Skip to content

Avoid Database Queries in Large Data Loops

When processing large volumes of data, one of the most critical performance optimizations is to never query the database (MySQL, Redis, etc.) inside a loop. This article explains why and how to optimize data assembly for large datasets, based on real-world production experience.

The Problem

Consider a scenario where you need to process 10,000 records and enrich each one with additional data from the database.

❌ Bad Practice: Query Inside Loop

java
// BAD: Querying database inside loop
List<Order> orders = orderMapper.selectAllOrders(); // 10,000 orders

for (Order order : orders) {
    // Query user info for each order - 10,000 queries!
    User user = userMapper.selectById(order.getUserId());
    order.setUserName(user.getName());
    
    // Query product info - another 10,000 queries!
········
> _Exercise requirements_
(a) Which two databases does the article on database queries in loops name as examples?
(b) Decide whether each statement agrees with the article on database queries in loops, answering yes or no and quoting the words that settle it: (i) The article says its advice comes from real-world production experience. (ii) In the example, user info is queried once for all orders together. (iii) The article presents querying inside a loop as good practice.
(c) Pick up the article on database queries in loops where it stops and carry it forward.

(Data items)
········
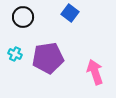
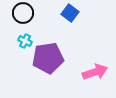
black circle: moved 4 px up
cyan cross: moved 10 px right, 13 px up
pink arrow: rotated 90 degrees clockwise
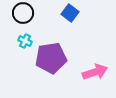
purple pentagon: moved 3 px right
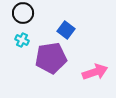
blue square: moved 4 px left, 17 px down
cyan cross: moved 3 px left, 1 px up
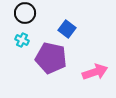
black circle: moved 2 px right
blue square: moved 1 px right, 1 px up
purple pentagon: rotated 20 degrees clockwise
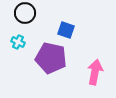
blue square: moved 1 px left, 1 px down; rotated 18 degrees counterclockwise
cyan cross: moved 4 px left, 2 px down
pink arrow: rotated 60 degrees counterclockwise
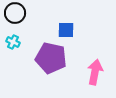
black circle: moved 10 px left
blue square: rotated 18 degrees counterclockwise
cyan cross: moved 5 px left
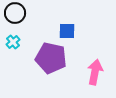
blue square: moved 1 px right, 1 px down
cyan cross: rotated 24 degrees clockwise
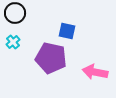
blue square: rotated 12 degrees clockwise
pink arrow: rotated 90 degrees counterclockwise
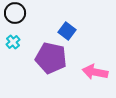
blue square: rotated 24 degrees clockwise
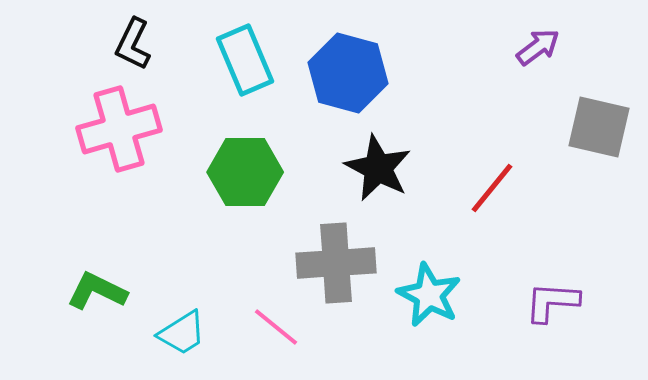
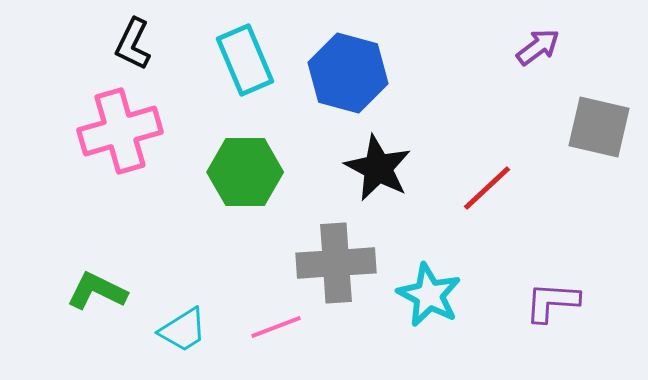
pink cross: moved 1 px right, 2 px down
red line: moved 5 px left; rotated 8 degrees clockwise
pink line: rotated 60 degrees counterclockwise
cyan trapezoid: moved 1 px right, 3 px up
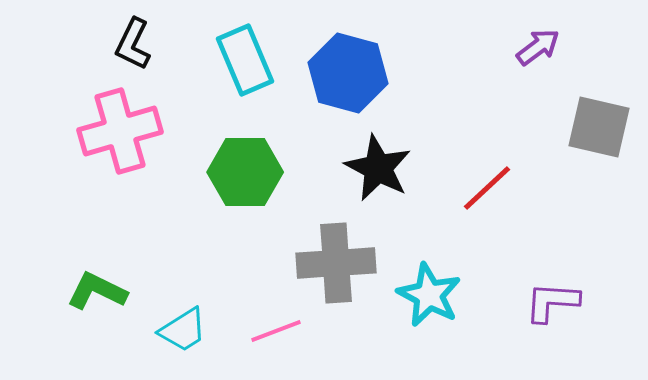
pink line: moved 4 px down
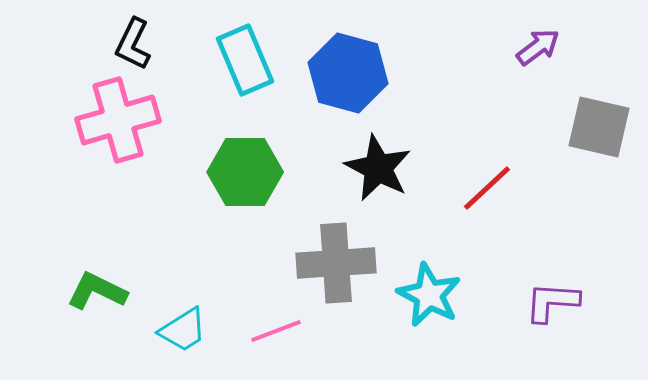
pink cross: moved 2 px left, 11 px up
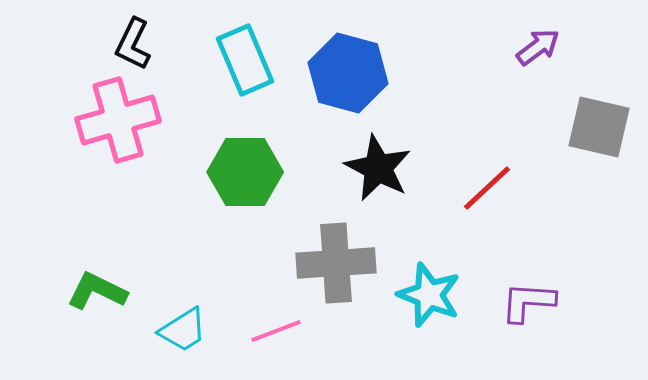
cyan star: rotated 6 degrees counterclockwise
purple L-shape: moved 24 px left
········
> _Answers given_
(a) MySQL and Redis.

(b)
(i) Yes: "based on real-world production experience"
(ii) No: "Query user info for each order - 10,000 queries!"
(iii) No: "Bad Practice: Query Inside Loop"

(c)
    Product product = productMapper.selectById(order.getProductId());
    order.setProductName(product.getName());
    
    // Query from Redis - 10,000 Redis calls!
    String cache = redis.get("order:status:" + order.getId());
    order.setStatus(cache);
}

Performance Impact:

  • 30,000+ database queries (MySQL + Redis)
  • Network latency: ~1-5ms per query × 30,000 = 30-150 seconds
  • Database connection pool exhaustion
  • High CPU and memory usage
  • Production incident waiting to happen

✅ Good Practice: Batch Query + In-Memory Assembly

java
// GOOD: Batch query first, then assemble in memory
List<Order> orders = orderMapper.selectAllOrders(); // 10,000 orders

// Step 1: Collect all IDs
Set<Long> userIds = orders.stream()
    .map(Order::getUserId)
    .collect(Collectors.toSet());

Set<Long> productIds = orders.stream()
    .map(Order::getProductId)
    .collect(Collectors.toSet());

Set<Long> orderIds = orders.stream()
    .map(Order::getId)
    .collect(Collectors.toSet());

// Step 2: Batch query all related data (only 3 queries!)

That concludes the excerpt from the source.